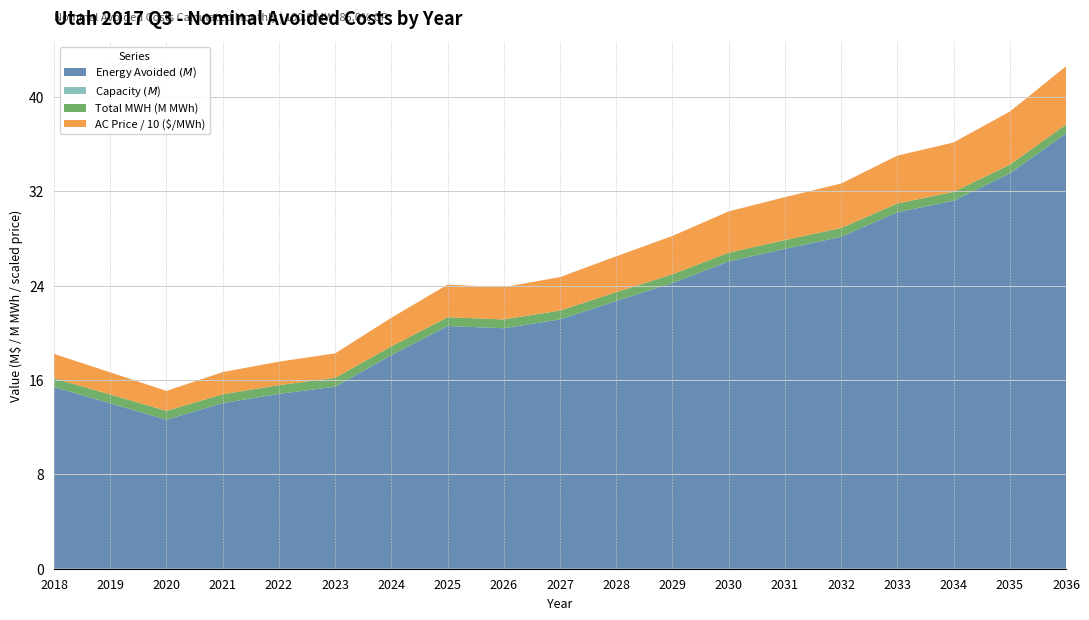

Reading right to left, what are all the values shown in this chart?

Energy Avoided $: 2036=36915939.0	2035=33519136.3	2034=31210719.1	2033=30225336.0	2032=28148223.2	2031=27122503.3	2030=26056798.2	2029=24224118.3	2028=22705323.2	2027=21145773.1	2026=20395461.9	2025=20582554.4	2024=18109789.0	2023=15441600.7	2022=14824401.0	2021=14045491.6	2020=12641869.1	2019=14025541.5	2018=15403177.8
Capacity $: 2036=0.0	2035=0.0	2034=0.0	2033=0.0	2032=0.0	2031=0.0	2030=0.0	2029=0.0	2028=0.0	2027=0.0	2026=0.0	2025=0.0	2024=0.0	2023=0.0	2022=0.0	2021=0.0	2020=0.0	2019=0.0	2018=0.0
Total MWH: 2036=746640.0	2035=744600.0	2034=744600.0	2033=744600.0	2032=746640.0	2031=744600.0	2030=744600.0	2029=744600.0	2028=746640.0	2027=744600.0	2026=744600.0	2025=744600.0	2024=746640.0	2023=744600.0	2022=744600.0	2021=744600.0	2020=746640.0	2019=744600.0	2018=744600.0
AC Price: 2036=49.4	2035=45.0	2034=41.9	2033=40.6	2032=37.7	2031=36.4	2030=35.0	2029=32.5	2028=30.4	2027=28.4	2026=27.4	2025=27.6	2024=24.3	2023=20.7	2022=19.9	2021=18.9	2020=16.9	2019=18.8	2018=20.7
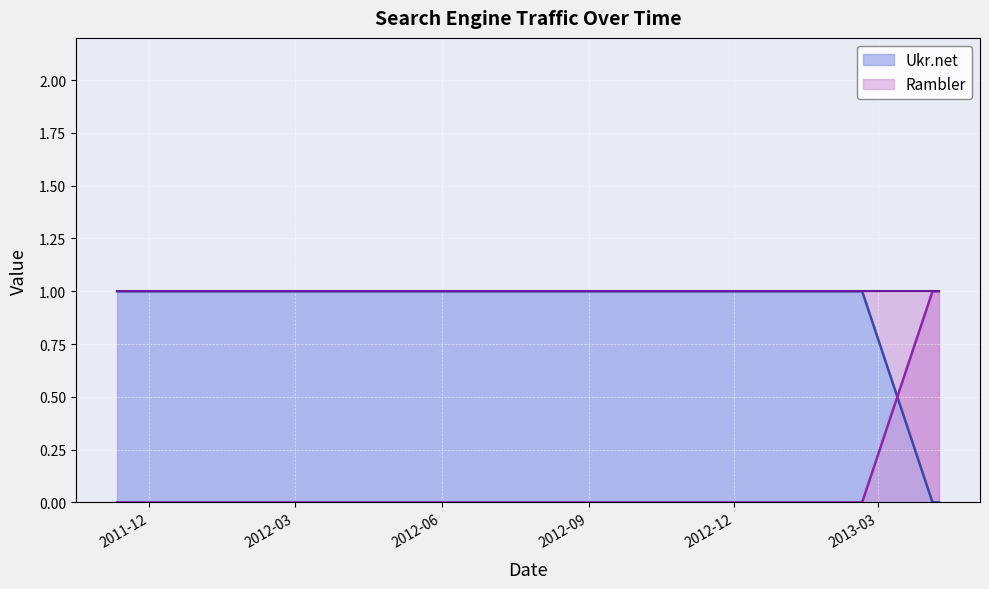

True or false: Ukr.net and Rambler intersect in this chart.

True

———

- [Task goal] Present every line of the records above as a two-column Markdown table with a Row column holding the row number and a Line column holding the text. Omit blank lines and the pictures.

- [Solution to this task]
| Row | Line |
|---|---|
| 1 | Reading right to left, what are all the values shown in this chart? |
| 2 | Energy Avoided $: 2036=36915939.0	2035=33519136.3	2034=31210719.1	2033=30225336.0	2032=28148223.2	2031=27122503.3	2030=26056798.2	2029=24224118.3	2028=22705323.2	2027=21145773.1	2026=20395461.9	2025=20582554.4	2024=18109789.0	2023=15441600.7	2022=14824401.0	2021=14045491.6	2020=12641869.1	2019=14025541.5	2018=15403177.8 |
| 3 | Capacity $: 2036=0.0	2035=0.0	2034=0.0	2033=0.0	2032=0.0	2031=0.0	2030=0.0	2029=0.0	2028=0.0	2027=0.0	2026=0.0	2025=0.0	2024=0.0	2023=0.0	2022=0.0	2021=0.0	2020=0.0	2019=0.0	2018=0.0 |
| 4 | Total MWH: 2036=746640.0	2035=744600.0	2034=744600.0	2033=744600.0	2032=746640.0	2031=744600.0	2030=744600.0	2029=744600.0	2028=746640.0	2027=744600.0	2026=744600.0	2025=744600.0	2024=746640.0	2023=744600.0	2022=744600.0	2021=744600.0	2020=746640.0	2019=744600.0	2018=744600.0 |
| 5 | AC Price: 2036=49.4	2035=45.0	2034=41.9	2033=40.6	2032=37.7	2031=36.4	2030=35.0	2029=32.5	2028=30.4	2027=28.4	2026=27.4	2025=27.6	2024=24.3	2023=20.7	2022=19.9	2021=18.9	2020=16.9	2019=18.8	2018=20.7 |
| 6 | True or false: Ukr.net and Rambler intersect in this chart. |
| 7 | True |